Other countries' postal systems are in better financial shape than the U.S. Postal Service because they can offer services beyond mail and package delivery, and their governments cover some employee health-care costs and most retiree costs. In the U.S., the Postal Service is expected to be self-sufficient, yet its ability to run itself like a business is restricted.
The U.S. Postal Service is an independent federal agency that is expected to make a profit.
Services: It's allowed to offer only limited non-mail services, including packaging, money orders, and greeting cards.
Performance: In the fiscal year ended Sept. 30, it showed an $8.5 billion loss on $67 billion in revenue. The service may need a bailout because it has borrowed $12 billion and can borrow only $3 billion more. This year losses are expected to exceed that. It has a $50 billion obligation to its retiree health fund and is in a dispute with Congress over who should pay that.
The Royal Mail is fully owned by the British government, which plans to privatize it.
Services: Provides banking and insurance services along with mail delivery and shipping.
Performance: Restructuring and pension interest costs pushed the Royal Mail to a $512 million loss on sales of $14.9 billion for the fiscal year ending March 2010. It has a $12.6 billion unfunded pension obligation but does not have to pay for retirees' health care.
Japan Post Holdings is fully owned by the government.
Services: Beyond postal services, it offers banking and insurance products and package delivery.
Performance: Reported $227 billion in sales and $5.4 billion in net income for the fiscal year ending March 2010. Its banking unit holds about $2.1 trillion in savings accounts. The government covers health insurance and pensions.
Deutsche Post is fully privatized and trades on the stock market.
Services: It mostly delivers mail and also owns DHL, a global express shipping company.
Performance: Had revenue of $64.4 billion and net income of $898 million in 2009. But the sale of Postbank, its banking unit, to Deutsche Bank contributed $842 million toward the net, a one-time gain.
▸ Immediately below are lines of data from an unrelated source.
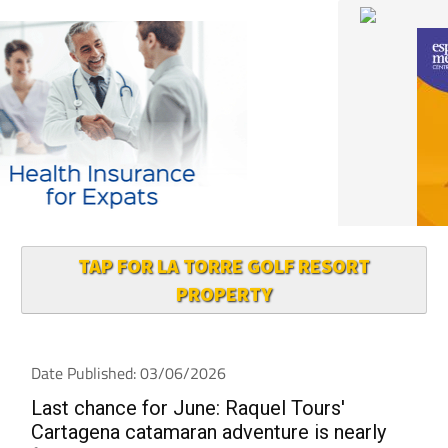
TAP FOR LA TORRE GOLF RESORT
PROPERTY
Date Published: 03/06/2026
Last chance for June: Raquel Tours'
Cartagena catamaran adventure is nearly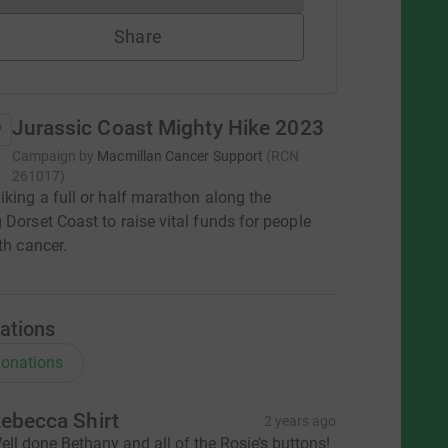
Share
Jurassic Coast Mighty Hike 2023
Campaign by
Macmillan Cancer Support
(
RCN
261017
)
iking a full or half marathon along the
 Dorset Coast to raise vital funds for people
th cancer.
ations
onations
ebecca Shirt
2 years ago
ell done Bethany and all of the Rosie’s buttons!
Many retirees are former civil servants, so the government pays most of their pensions. With fewer civil servants now, the company’'s share of pension costs is growing, but it does not have to pay for retirees’ health care.
La Poste is fully owned by the French government.
Services: Offers financial services, which generate profits that offset losses on mail service.
Performance: Revenue in 2009 was $21.6 billion; net income was $740 million. In 2006 the government agreed to take over $94 billion in pension obligations to about half of those La Poste employees who are civil servants, in exchange for a $2.7 billion payment by La Poste. Last year, La Poste spent about $2.5 billion on pensions. It does not have to pay for retirees' health coverage.